Tiwi tersenyum sementara air matanya kembali mengalir. "Dia baik-baik saja. Dia menemukan jalan keluar."
Mata biru Zaki berbinar saat dia menyeringai. "Ini adalah berita terbaik yang pernah ada!"
Tiwi menangkupkan tangannya seperti megafon dan mengarahkan suaranya ke celah tinggi di batu. "Fantastis! Kamu berhasil, Mik. Tarik napas dalam-dalam dan cepat ke sini."
Dia tersenyum semakin lebar ketika lengan Zaki melingkari pinggangnya dan membawanya ke air yang dalam.
Beberapa menit berlalu sebelum Miko muncul dengan napas terengah-engah. Menghembuskan napas lega, Tiwi memeluknya dan bersandar nyaman di pelukannya.
Miko mengatur napasnya. Matanya yang hijau zamrud melotot di bawah rambut pirangnya yang acak-acakan.
Tiwi menatapnya sambil bertanya, "Seperti apa di bawah sana?"
"Gue Cuma bisa bilang ... wow! Airnya jernih banget. Gue udah lihat semuanya---semuanya! Ada ikan tropis, batu melengkung, hamparan karang yang menakjubkan, dan---"
Zaki tertawa. "Pelan-pelan, pelan-pelan. Lu ngomong kayak dikejar setan."
Tiwi senang melihat Miko begitu bersemangat, terutama karena cowok itu telah berhasil menemukan jalan keluar.
"Kedengarannya bagus."
Miko memamerkan senyum khasnya. "Bagus?
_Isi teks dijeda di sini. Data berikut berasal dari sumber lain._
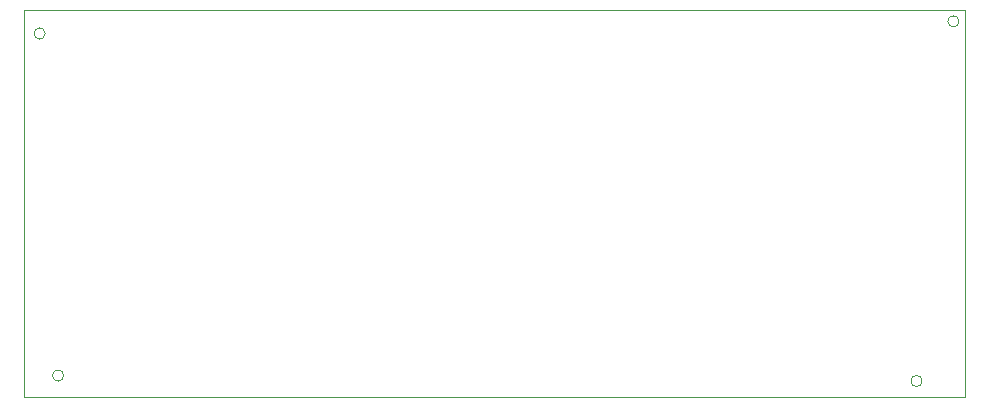
<source format=gm1>
G04 #@! TF.GenerationSoftware,KiCad,Pcbnew,(5.1.6-0-10_14)*
G04 #@! TF.CreationDate,2021-10-29T19:35:58+09:00*
G04 #@! TF.ProjectId,peltier+relay,70656c74-6965-4722-9b72-656c61792e6b,rev?*
G04 #@! TF.SameCoordinates,Original*
G04 #@! TF.FileFunction,Profile,NP*
%FSLAX46Y46*%
G04 Gerber Fmt 4.6, Leading zero omitted, Abs format (unit mm)*
G04 Created by KiCad (PCBNEW (5.1.6-0-10_14)) date 2021-10-29 19:35:58*
%MOMM*%
%LPD*%
G01*
G04 APERTURE LIST*
G04 #@! TA.AperFunction,Profile*
%ADD10C,0.100000*%
G04 #@! TD*
G04 APERTURE END LIST*
D10*
X100285000Y-83770000D02*
G75*
G03*
X100285000Y-83770000I-475000J0D01*
G01*
X101855000Y-112730000D02*
G75*
G03*
X101855000Y-112730000I-475000J0D01*
G01*
X174525000Y-113190000D02*
G75*
G03*
X174525000Y-113190000I-475000J0D01*
G01*
X178171000Y-114520000D02*
X98500000Y-114520000D01*
X98500000Y-81790000D02*
X178171000Y-81790000D01*
X98500000Y-114520000D02*
X98500000Y-81790000D01*
X178171000Y-81790000D02*
X178171000Y-114520000D01*
X177645000Y-82740000D02*
G75*
G03*
X177645000Y-82740000I-475000J0D01*
G01*
M02*

</source>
Luar biasa! Ada warna di bawah sana yang bahkan belum pernah ditemukan oleh Crayola! Dan ada banyak jenis ikan yang belum pernah gue lihat sebelumnya dalam hidup gue."
Dia meremas tangan Tiwi dan menepuk bahu Zaki. "Let's go, guys. Gue sampai ke lubang dua menit. Ada kantong udara di tengah jalan kalau kalian membutuhkannya. "
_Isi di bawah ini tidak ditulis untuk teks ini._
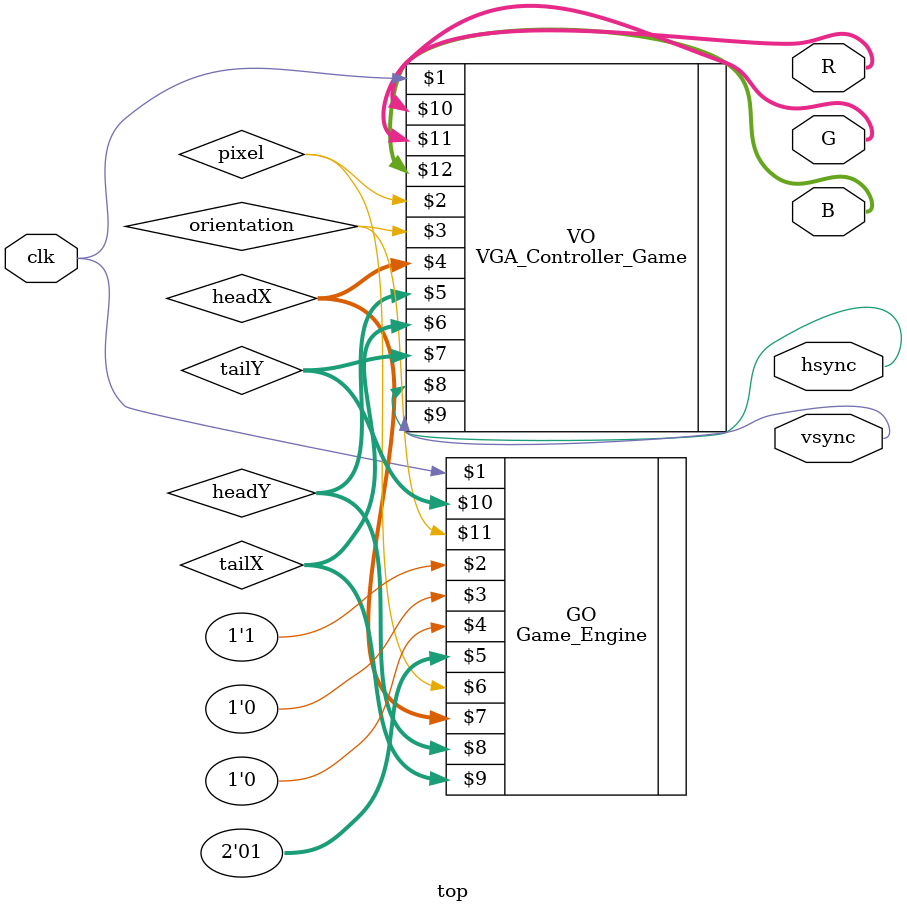
<source format=v>
module top(
input clk,
output reg hsync,
output reg vsync,
output reg [3:0] R,
output reg [3:0] G,
output reg [3:0] B);
 
wire pixel;
reg [9:0] headX,headY,tailX,tailY;
reg orientation;
Game_Engine GO (clk,1'b1,1'b0,1'b0,2'b01,pixel, headX, headY,tailX,tailY,orientation);
VGA_Controller_Game VO(clk, pixel,orientation, headX, headY, tailX,tailY ,hsync, vsync,R,G,B);

endmodule

</source>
Tiwi menggenggam tangannya erat. "Apa kamu yakin? Aku hanya bisa menahan nafasku sebentar. Bagaimana jika aku pingsan?"
Miko menyeringai. "Hmm. Kalau begitu, gue yang membawa lu ke dqarat dan ngasih CPR."
"Emang lu paling demen kalo ngasih CPR," kata Jack.
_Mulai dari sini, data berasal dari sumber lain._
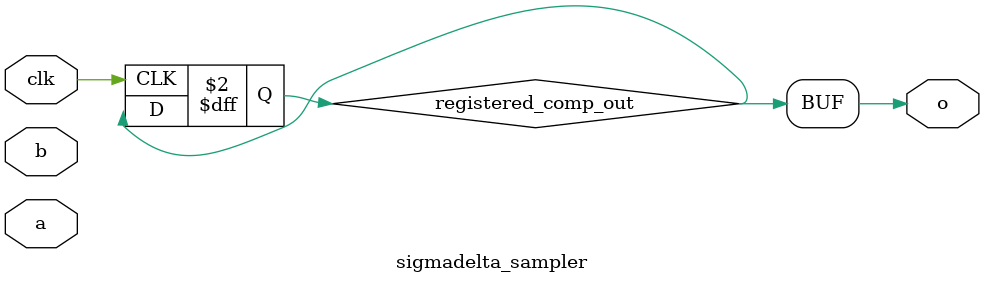
<source format=v>
`timescale 1ns/1ps

module sigmadelta_sampler(
    input wire clk,
    input wire a,
    input wire b,
    output wire o
);

    wire comp_out;
    lvds_comparator comp (
        .a(a), .b(b), .o(comp_out)
    );

    reg registered_comp_out;
    always @(posedge clk) registered_comp_out <= o;
    assign o = registered_comp_out;

endmodule
</source>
"Kalo ngasih CPR ke lu gue bakalan muntah, deh," balas Miko.
Zaki tertawa sampai tersedak. "Sadieeez!"
Pernapasan mulut ke mulut? Nah, itu akan menjadi salah satu cara untuk mendapatkan Miko, kata Tiwi dalam hati. Kedengarannya seperti rencana yang brilian, kecuali bagian yang pingsan.
Dia tak ingin menghabiskan satu menit lagi di gua itu.
"Oke, mari kita keluar dari sini." Tiwi melepaskan jaket pelampungnya, begitu juga Zaki.
Air berubah menjadi biru langit saat Miko menoleh ke arah mereka. "Hitungan ketiga. Satu, dua, tiga!"
Tiwi menarik napas panjang dan dalam lalu menundukkan kepalanya  ke bawah air.